Even the royals have fought over snoring. When brothers Prince William and Prince Harry lived together briefly, William said they would never live together again, complaining that Harry’s snoring kept him up all night. (Their father, Prince Charles, is said to have the same issue.)

But it’s not just famous men who are dealing with snoring, women can suffer from snoring too. 

Judith Sheindlin of “Judge Judy” TV fame also built a snoring room at her estate in Connecticut, and it’s not necessarily for her husband. “I have been told I snore,” she said.

And comedian Amy Poehler has sought help for her lifelong snoring problem, saying, “I come from a family of snorers and we all used to record each other to show each other the damning evidence.”

Fix Your Snoring Relationship

If you noticed the theme with celebrity snoring couples and that many of them are now divorced, take heed. Snoring can definitely cause a rift in your otherwise healthy relationship.

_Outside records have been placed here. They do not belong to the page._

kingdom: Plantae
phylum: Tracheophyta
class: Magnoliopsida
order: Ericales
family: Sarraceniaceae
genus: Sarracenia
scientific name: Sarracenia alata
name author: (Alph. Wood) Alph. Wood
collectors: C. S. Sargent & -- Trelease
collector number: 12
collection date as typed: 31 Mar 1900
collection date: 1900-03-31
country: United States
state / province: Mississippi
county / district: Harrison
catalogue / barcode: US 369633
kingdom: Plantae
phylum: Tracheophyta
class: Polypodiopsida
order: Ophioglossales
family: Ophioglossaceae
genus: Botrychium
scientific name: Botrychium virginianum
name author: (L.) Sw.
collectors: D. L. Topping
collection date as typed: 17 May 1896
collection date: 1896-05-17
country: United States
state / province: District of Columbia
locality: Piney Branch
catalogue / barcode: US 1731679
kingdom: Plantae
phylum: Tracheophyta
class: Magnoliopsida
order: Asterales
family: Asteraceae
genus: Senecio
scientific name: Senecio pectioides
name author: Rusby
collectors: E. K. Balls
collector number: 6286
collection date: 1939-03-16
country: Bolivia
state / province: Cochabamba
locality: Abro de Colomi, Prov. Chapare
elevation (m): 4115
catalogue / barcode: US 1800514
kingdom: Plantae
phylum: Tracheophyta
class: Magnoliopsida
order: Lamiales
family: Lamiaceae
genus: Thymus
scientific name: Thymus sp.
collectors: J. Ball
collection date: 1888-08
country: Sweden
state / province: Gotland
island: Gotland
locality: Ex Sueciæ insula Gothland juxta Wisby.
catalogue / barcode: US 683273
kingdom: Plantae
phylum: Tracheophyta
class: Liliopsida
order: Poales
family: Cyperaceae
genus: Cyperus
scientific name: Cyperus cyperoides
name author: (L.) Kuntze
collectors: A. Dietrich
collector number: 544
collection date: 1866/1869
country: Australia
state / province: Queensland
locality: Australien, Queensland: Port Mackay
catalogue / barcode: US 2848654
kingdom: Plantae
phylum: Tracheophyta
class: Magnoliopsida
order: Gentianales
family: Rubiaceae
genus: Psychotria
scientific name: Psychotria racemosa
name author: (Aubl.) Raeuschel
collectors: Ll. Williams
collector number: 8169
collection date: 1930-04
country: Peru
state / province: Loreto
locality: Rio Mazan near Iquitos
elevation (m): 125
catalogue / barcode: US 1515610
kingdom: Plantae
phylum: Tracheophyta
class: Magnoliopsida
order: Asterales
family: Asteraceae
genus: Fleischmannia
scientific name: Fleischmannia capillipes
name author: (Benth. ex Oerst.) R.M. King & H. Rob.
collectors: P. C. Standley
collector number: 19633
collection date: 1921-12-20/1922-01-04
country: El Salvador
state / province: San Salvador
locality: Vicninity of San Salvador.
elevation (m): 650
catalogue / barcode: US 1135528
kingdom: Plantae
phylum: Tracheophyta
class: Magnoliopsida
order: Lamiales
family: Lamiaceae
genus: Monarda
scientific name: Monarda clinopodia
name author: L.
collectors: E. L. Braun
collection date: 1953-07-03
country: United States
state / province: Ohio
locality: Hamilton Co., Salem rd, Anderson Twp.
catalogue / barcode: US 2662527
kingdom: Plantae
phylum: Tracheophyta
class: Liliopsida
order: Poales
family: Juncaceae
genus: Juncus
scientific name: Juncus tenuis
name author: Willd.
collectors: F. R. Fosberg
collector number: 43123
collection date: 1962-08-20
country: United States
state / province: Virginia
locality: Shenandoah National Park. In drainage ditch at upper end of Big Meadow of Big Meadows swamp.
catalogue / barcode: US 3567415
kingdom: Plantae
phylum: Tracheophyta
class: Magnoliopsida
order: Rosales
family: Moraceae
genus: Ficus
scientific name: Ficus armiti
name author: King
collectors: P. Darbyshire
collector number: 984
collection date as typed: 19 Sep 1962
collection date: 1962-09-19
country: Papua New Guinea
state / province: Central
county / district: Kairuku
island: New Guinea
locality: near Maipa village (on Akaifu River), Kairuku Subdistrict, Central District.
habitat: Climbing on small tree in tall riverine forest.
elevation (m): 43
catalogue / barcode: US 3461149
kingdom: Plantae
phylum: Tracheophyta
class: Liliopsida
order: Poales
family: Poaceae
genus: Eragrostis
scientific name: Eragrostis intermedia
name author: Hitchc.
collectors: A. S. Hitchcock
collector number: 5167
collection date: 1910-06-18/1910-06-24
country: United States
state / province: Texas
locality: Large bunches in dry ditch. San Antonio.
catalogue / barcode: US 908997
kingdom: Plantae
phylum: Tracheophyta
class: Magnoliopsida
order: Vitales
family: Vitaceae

Here’s what you can do about it.

If you’re sleeping with a snorer:

  • Go to sleep first. Once you’re deep in sleep, it’s less likely snoring will wake you. Of course, this isn’t fail-safe, but it’s worth a try if your partner’s snoring is keeping you from falling asleep in the first place.
  • Try ear plugs that are sleep-specific.
  • Introduce a white-noise machine that can help mask the snoring.
  • If all else fails, sleep separately so you can both get a good night’s sleep.
  • Speak to your snorer about discussing the issue with a trusted otolaryngologist like Dr. Marc Kayem. Dr. Kayem is a big proponent of minimally invasive procedures that can help successfully reduce snoring and treat sleep apnea.  

If you’re the snorer:

  • Avoid alcohol and sedatives (which can slacken the airways and make snoring worse) and instead drink herbal tea before bedtime. 
  • Sleep on your side or elevate your head on a thick pillow to keep your tongue from collapsing to the back of the throat. 
  • Seek treatment from a trusted otolaryngologist like Dr. Marc Kayem. Dr. Kayem is a big proponent of minimally invasive procedures that can reduce snoring and treat sleep apnea.

Finally, you can both choose to laugh about your snoring relationship. Snoring is not something that happens “on purpose,” and it doesn’t need to be a source of contention between you and your partner. Bring levity to your problems and work together to find a solution that keeps you happily coupled forever after.